Akhirnya cita-cita Ki Hajar Dewantara yang dinobatkan sebagai bapak pendidikan nasional dalam mencerdaskan kehidupan bangsa kandas oleh ideologi Kapitalis ini. Dengan profesionalitas yang tinggi beliau mampu mendirikan Perguruan Taman Siswa pada waktu itu sehingga hari lahirnya 2 Mei (1889) diabadikan menjadi Hari Pendidikan Nasional pada tahun 1959.

Solusi terhadap permasalahan ini adalah dengan membuang ideologi Kapitalis-Sekuler dari sistem kehidupan berbangsa dan bernegara kita. Kemudian menggantikan dengan ideologi lain yang nantinya mempunyai visi mensejahterakan seluruh rakyat terutama dengan pendidikan. Dimana pemerintah akan mengambil peran penuh dalam pendidikan, yaitu dengan pengaturan kurikulum yang tepat, penyediaan sarana dan prasarana yang memadai termasuk infrastruktur yang efisien, memberikan penyelenggara pendidikan yang capable dan amanah (tidak korupsi), pengalokasian anggaran dana publik yang dikelola negara yang didedikasikan khusus untuk pendidikan ini.

Prinsip Ing ngarso sung tulodo artinya di depan memberi teladan, Ing madyo mangun karso artinya di tengah membangun karya, Tut wuri handayani artinya di belakang memberi dorongan, seperti ajaran Ki Hajar Dewantara dapat terlaksana jika pemerintah mau menerapkan ideologi yang terbukti telah mensejahterakan rakyat selama 13 abad lebih.
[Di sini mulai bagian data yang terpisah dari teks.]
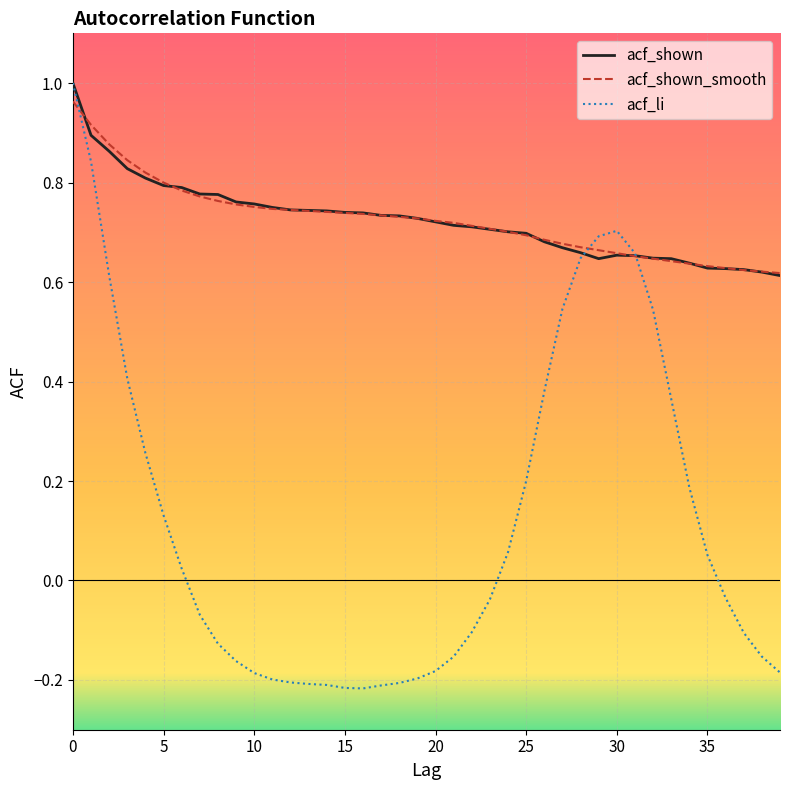

Which series has the largest range (max minus min)?

acf_li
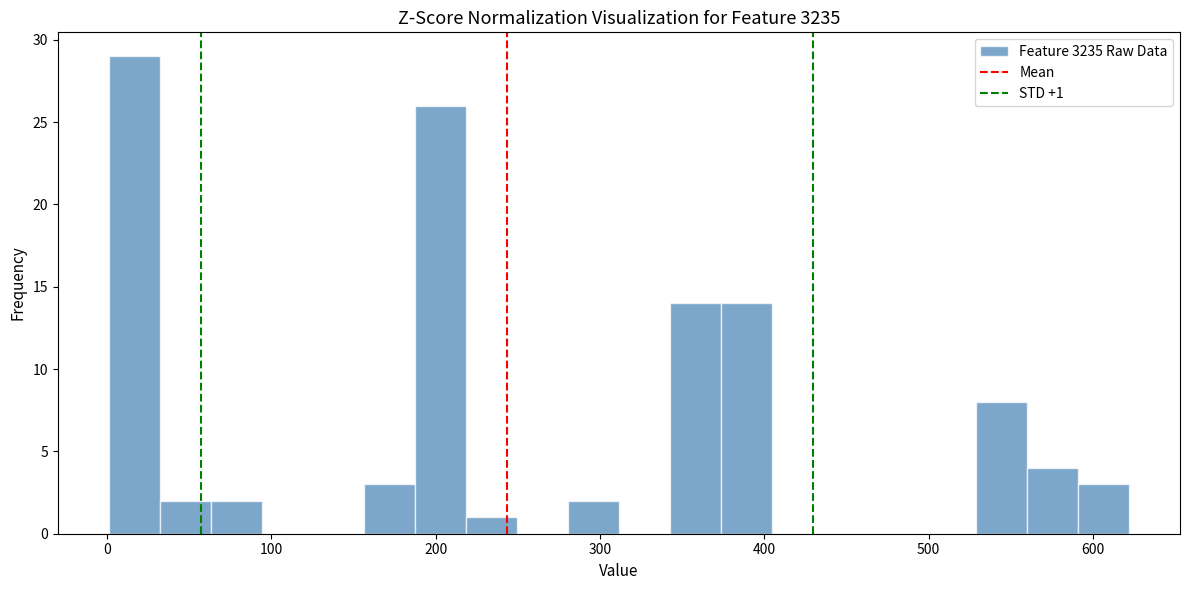

Around what value on the x-axis is the tallest bar? Give the approximate position of its centre, as read against the axis.

20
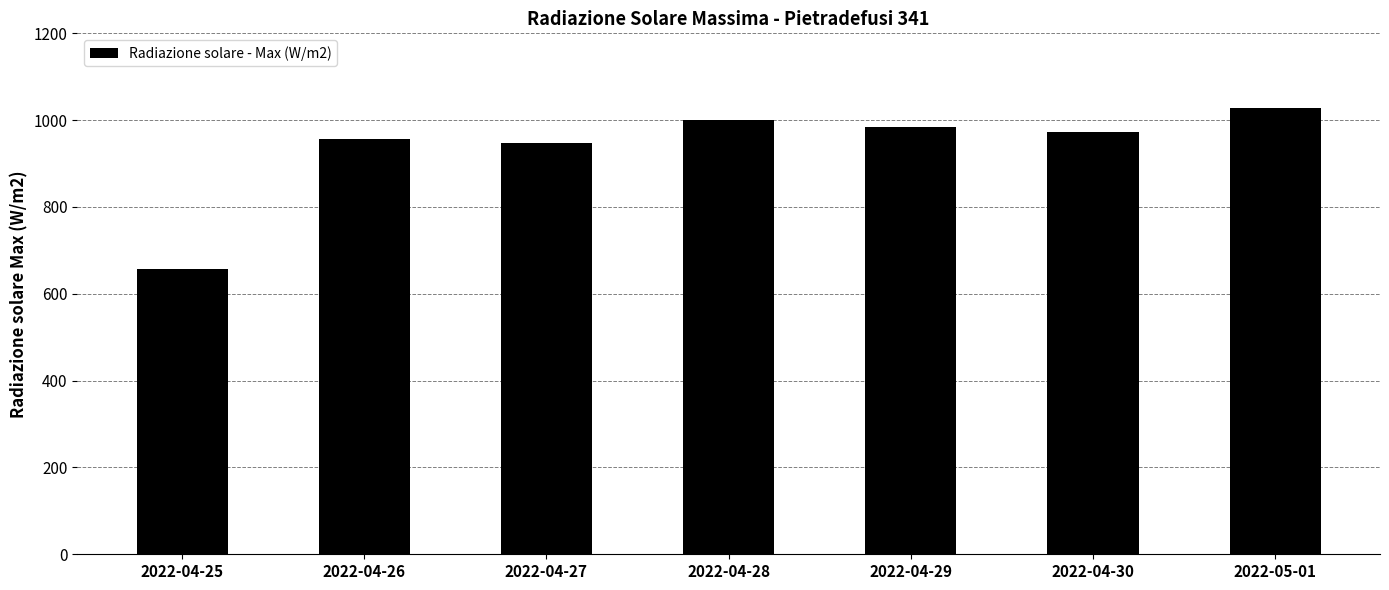

Rank the categories by value from highest to lowest.

2022-05-01, 2022-04-28, 2022-04-29, 2022-04-30, 2022-04-26, 2022-04-27, 2022-04-25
Itulah ideologi Islam yang akan memberikan pendidikan sebagai hak bagi setiap warganya, tanpa harus membayar mahal, sehingga akan lahir para intelektual yang religious yang jauh dari semangat mencari keuntungan, akan tetapi semangat untuk mencari kesejahteraan secara kolektif.
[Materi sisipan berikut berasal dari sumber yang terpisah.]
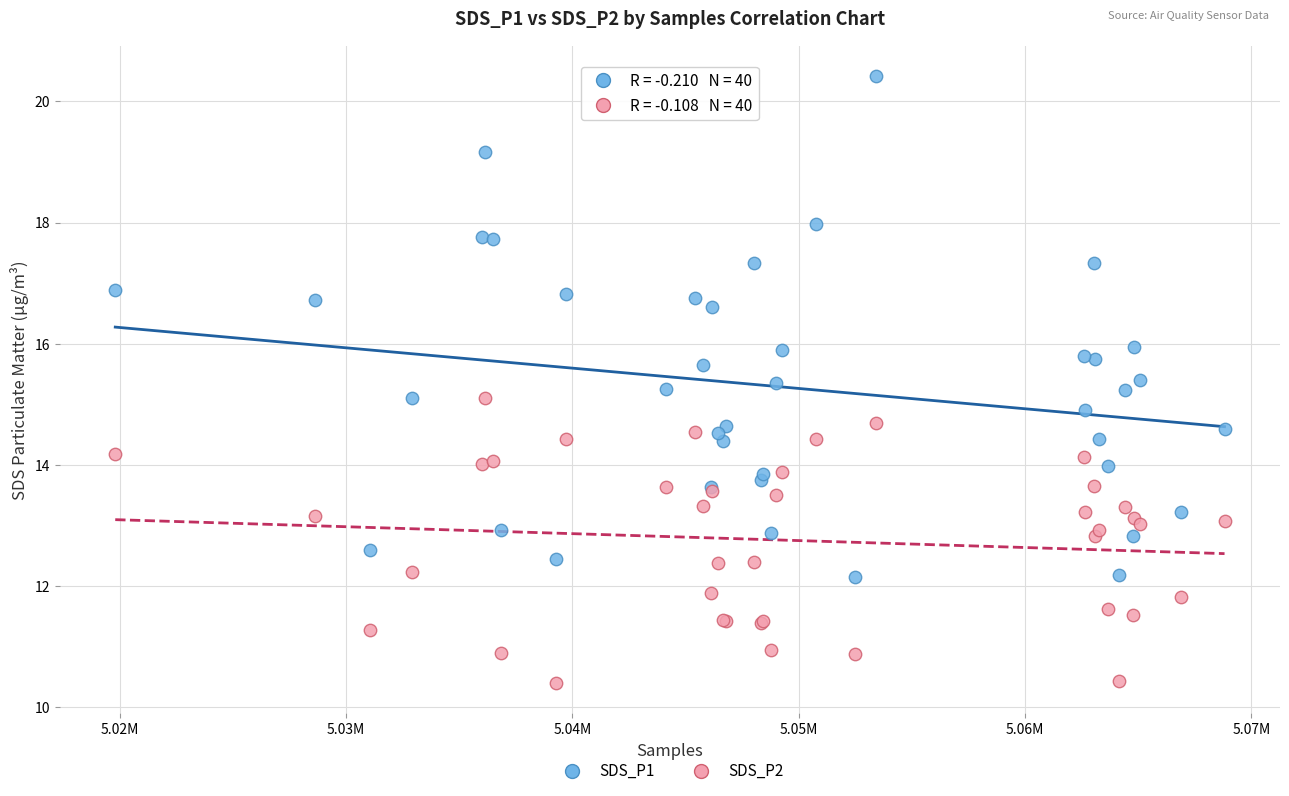

Which series has the largest Y range (max minus min)?

SDS_P1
Sehingga pasal (5) UU No. 20 tahun 2003 tentang Sistem Pendidikan Nasioanal yang menyebutkan: … negara menjamin setiap warga memiliki hak yang sama untuk mendapatkan pendidikan yang bermutu, akan tercapai dan tepat sasaran sesuai dengan semangat mencerdaskan kehidupan bangsa, sehingga menjadi bangsa yang terdepan dan menjadi teladan dalam berbagai bidang.